Six Moon Dance by Sheri S. Tepper

The conversation was between Hanna and Kurm, concerning some yarn Kurm had recently purchased from a local farmer.

“I can’t use the stuff,” said Kurm. “It’s last year’s spin, and I hate telling old man Dutter it’s no good, but I can’t afford not to. I can’t use it.”

“The quality is bad?” asked Hanna. “The Dutters were always good spinners.”

“It isn’t the quality,” he replied. “It’s the smell. I told you what I suspected … “

“About Dutter not fathering those boys? Yes. You told me long ago.”

“Well, you know he has that smell. Skunk-lung is what it is, and it’s why they wouldn’t have him, no matter how much he offered for dowry. And he’s been seen here and there near the Dutter farm since those two boys came there—everybody knows they aren’t Dutter’s boys—and they have that same smell. Old man Dutter, he’s either got no nose or he’s so used to it he doesn’t notice.”

“But the boys don’t spin.”

“No. And billy goats don’t give milk. But you make goat cheese where there’s a billy, the cheese stinks, sympathetic like. You spin yarn where there’s skunk-lung, and the yarn stinks, too. They breathe it onto everything, and whatever the cause, I can’t use it.”

Which was all that was said, enough to make Mouche mightily interested. The Dutter boys had lived over the hill from his own home. And Madame had said she’d turned Dutter down when he’d tried to sell them. So, Dutter was a farmer, and the boys probably weren’t his, and they smelled, and House Genevois had two newish students who smelled and whom Madame was not thrilled with. So, who was the he who had been seen near the Dutter farm? The same he who had come to House Genevois?

“Have you heard about them smelling bad?” Mouche asked his friends, when they discussed the matter that night in the loft where they slept.

“The room smelled bad that time,” said Tyle.

“Maybe it wasn’t them. Maybe it was the other one.”

They didn’t know. Bane and Dyre were still new boys. If they smelled, only the other new boys would know.

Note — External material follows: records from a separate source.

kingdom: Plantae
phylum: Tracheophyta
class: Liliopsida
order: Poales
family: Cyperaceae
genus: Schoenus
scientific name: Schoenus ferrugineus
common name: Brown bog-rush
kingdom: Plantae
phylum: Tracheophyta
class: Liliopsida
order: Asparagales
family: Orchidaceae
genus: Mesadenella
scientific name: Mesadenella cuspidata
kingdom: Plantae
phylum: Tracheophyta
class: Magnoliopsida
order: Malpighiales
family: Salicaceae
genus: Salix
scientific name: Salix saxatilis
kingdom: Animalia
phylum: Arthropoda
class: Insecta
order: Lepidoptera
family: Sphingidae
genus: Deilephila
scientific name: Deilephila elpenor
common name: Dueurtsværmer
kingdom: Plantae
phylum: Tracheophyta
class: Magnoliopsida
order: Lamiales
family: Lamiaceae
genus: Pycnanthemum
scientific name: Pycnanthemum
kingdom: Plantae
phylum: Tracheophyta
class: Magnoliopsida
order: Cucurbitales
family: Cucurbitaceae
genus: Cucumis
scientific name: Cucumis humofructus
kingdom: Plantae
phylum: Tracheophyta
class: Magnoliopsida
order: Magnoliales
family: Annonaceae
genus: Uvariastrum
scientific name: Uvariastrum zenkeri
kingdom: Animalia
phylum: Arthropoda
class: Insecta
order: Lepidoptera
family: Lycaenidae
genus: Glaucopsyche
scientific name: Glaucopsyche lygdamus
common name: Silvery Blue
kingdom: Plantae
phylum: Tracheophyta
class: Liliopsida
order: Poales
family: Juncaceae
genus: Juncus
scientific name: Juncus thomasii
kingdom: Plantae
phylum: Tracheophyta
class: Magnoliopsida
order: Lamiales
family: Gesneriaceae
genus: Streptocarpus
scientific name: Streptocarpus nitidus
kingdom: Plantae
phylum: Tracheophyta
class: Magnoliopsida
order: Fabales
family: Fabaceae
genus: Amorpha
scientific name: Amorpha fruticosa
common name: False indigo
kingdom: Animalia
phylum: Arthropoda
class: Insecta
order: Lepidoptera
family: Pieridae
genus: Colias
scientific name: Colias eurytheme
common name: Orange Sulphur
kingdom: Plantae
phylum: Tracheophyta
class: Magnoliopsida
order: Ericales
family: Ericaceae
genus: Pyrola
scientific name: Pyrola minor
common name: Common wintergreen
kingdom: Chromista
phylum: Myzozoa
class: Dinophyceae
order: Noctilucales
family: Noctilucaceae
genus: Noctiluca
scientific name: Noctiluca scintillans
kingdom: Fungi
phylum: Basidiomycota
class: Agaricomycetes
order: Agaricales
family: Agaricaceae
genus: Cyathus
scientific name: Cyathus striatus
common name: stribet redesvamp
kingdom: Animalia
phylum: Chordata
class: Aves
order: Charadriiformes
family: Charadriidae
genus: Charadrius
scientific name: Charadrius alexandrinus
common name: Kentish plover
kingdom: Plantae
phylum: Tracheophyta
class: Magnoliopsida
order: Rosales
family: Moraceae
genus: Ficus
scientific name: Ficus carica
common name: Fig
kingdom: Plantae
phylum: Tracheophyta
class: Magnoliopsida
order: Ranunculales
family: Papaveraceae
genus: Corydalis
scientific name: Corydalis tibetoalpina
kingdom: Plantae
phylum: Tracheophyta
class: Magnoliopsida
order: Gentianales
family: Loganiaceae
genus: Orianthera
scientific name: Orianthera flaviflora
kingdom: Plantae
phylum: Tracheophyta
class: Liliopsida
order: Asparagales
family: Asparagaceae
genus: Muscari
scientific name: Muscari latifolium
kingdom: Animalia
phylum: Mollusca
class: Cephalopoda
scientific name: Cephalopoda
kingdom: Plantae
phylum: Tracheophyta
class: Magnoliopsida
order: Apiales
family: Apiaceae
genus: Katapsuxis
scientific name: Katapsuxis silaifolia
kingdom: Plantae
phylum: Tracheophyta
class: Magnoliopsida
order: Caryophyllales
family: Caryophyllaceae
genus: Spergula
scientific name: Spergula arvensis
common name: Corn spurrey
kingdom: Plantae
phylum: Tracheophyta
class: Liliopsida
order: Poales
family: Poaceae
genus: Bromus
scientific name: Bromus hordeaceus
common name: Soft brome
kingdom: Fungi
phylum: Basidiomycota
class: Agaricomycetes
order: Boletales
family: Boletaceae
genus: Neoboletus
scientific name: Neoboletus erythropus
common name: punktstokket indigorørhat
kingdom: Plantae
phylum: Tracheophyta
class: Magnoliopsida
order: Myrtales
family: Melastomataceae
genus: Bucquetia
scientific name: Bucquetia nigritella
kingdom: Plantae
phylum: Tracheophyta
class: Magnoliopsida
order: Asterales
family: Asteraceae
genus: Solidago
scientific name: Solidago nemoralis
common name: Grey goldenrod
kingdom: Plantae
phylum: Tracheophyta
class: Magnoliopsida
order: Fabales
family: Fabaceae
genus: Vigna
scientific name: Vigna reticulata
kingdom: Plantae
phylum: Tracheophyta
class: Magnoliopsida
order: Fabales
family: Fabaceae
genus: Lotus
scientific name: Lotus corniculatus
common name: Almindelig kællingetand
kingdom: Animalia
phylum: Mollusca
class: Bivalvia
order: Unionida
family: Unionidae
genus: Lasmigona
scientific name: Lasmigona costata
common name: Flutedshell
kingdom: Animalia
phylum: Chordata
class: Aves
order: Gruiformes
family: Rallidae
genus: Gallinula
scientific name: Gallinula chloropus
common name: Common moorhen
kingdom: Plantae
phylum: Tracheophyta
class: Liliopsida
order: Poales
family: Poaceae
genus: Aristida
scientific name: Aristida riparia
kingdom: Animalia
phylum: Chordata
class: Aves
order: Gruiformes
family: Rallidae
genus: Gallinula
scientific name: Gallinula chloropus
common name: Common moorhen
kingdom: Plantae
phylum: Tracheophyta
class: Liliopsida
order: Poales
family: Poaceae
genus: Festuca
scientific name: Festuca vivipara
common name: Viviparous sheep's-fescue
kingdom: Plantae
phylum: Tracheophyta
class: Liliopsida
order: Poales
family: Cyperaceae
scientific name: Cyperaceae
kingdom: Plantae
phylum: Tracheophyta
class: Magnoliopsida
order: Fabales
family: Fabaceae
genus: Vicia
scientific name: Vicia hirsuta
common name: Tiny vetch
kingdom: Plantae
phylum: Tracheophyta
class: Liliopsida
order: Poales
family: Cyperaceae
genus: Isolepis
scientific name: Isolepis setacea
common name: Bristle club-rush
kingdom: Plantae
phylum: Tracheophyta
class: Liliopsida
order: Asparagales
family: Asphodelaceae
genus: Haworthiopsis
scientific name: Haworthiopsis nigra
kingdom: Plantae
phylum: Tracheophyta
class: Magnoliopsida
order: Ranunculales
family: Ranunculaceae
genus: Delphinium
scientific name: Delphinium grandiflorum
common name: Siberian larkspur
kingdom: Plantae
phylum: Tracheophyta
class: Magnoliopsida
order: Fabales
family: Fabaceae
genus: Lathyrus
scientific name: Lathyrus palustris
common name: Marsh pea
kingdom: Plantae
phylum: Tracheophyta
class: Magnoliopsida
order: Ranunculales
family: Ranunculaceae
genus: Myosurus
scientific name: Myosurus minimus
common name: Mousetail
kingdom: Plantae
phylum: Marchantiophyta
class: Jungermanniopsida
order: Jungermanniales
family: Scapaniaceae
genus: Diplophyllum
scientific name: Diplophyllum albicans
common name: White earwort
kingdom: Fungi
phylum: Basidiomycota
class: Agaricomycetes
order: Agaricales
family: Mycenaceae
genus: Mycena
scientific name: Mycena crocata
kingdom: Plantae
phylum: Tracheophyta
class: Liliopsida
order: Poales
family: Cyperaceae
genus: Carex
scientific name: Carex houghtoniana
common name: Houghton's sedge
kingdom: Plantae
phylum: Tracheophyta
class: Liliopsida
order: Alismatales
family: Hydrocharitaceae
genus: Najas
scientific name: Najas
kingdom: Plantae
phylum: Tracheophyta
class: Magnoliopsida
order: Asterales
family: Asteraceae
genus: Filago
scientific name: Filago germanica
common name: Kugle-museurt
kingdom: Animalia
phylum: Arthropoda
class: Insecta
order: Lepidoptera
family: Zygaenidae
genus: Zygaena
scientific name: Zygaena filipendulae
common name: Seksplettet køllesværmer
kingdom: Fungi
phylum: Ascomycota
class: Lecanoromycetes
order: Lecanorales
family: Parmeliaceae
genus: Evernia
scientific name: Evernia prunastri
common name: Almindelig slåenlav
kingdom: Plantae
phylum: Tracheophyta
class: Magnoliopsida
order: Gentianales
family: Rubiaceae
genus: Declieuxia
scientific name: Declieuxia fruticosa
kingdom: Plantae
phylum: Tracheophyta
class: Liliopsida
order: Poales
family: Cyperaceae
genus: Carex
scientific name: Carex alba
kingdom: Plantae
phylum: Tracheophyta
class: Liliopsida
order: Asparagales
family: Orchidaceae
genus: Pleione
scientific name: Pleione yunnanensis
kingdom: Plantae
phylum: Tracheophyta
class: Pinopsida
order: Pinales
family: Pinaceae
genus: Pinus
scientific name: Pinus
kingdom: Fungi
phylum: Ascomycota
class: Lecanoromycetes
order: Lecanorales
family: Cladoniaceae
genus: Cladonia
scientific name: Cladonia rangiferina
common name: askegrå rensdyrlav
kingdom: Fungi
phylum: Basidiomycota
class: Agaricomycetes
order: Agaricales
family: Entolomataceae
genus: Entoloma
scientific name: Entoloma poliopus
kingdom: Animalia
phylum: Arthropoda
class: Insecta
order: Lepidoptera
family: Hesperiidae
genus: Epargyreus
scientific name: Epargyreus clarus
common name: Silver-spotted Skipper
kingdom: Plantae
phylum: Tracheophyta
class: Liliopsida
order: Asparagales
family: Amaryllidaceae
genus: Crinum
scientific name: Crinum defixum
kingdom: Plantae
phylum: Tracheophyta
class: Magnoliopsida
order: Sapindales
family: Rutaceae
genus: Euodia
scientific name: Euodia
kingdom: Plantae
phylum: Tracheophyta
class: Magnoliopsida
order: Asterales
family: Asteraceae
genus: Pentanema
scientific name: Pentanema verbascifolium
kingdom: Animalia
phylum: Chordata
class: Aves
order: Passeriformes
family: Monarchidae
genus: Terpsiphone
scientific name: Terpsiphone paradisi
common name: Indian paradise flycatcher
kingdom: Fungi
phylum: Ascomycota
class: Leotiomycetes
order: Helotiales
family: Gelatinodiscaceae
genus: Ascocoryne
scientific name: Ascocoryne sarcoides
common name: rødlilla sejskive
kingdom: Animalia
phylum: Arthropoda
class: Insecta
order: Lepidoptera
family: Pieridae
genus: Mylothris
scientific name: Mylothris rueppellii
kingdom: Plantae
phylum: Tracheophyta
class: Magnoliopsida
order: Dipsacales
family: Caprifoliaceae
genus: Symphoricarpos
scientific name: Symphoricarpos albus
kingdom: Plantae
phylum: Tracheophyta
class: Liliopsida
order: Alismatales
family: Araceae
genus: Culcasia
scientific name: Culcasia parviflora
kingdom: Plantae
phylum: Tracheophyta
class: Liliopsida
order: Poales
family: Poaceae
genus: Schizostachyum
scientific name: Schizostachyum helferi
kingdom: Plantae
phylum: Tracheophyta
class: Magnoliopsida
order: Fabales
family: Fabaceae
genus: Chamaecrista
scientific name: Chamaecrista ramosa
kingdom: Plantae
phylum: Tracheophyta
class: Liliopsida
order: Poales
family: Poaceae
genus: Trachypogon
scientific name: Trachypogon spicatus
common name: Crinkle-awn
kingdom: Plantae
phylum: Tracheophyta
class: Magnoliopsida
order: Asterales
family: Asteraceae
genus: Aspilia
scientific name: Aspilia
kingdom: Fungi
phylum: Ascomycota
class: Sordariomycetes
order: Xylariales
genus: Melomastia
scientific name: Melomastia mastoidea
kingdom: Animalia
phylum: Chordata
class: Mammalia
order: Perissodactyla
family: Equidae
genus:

The fact that the other new boys didn’t know was a testimonial to Madame’s assiduity and long experience. She had not been in the same room with Bane and Dyre for more than a moment before realizing they would present a challenge. Charcoal in the food, and chopped alfalfa, and certain herbs she knew of. Certain uncommon unguents rather than usual ones. One drug, expensive but efficacious in quelling goaty effusions in young bucks. The condition presented by the two youngsters was not unknown, though this was the first she’d ever heard of it in young men. The condition was usually reported as infecting those few weird and elderly outcasts who frequented the frontier. They’d wander into town, nobody knowing who they were, and they’d have that smell.

He, her patron, who had offered a very large sum in gold for the training of these boys, had the same affliction, though he looked perfectly normal. To him, it must have seemed unimportant, for he did little to ameliorate his own condition. He, of course, was not married. He had not produced children. Except, vague rumor had it, these two, and they under such circumstances as were … well, better not mentioned. Those who had at one time spoken openly of the matter had ended up … gone. Vanished. Still, people whispered: Had he placed them with Dutter? Or had she! The woman. Whoever she was or had been. A certain name was sometimes whispered; whispered unwisely, Madame felt.

Madame was fairly sure who the mother had been, though she did nothing to verify the fact. She asked no questions, sent no investigators—though there were several she had employed in the past when she had needed information. In order that she might be unburdened of the boys as soon as possible, she concentrated instead on turning Bane and Dyre into acceptable candidates, and within two or three seasons she had them to the point where they could be seen occasionally in public without greatly risking the reputation of House Genevois.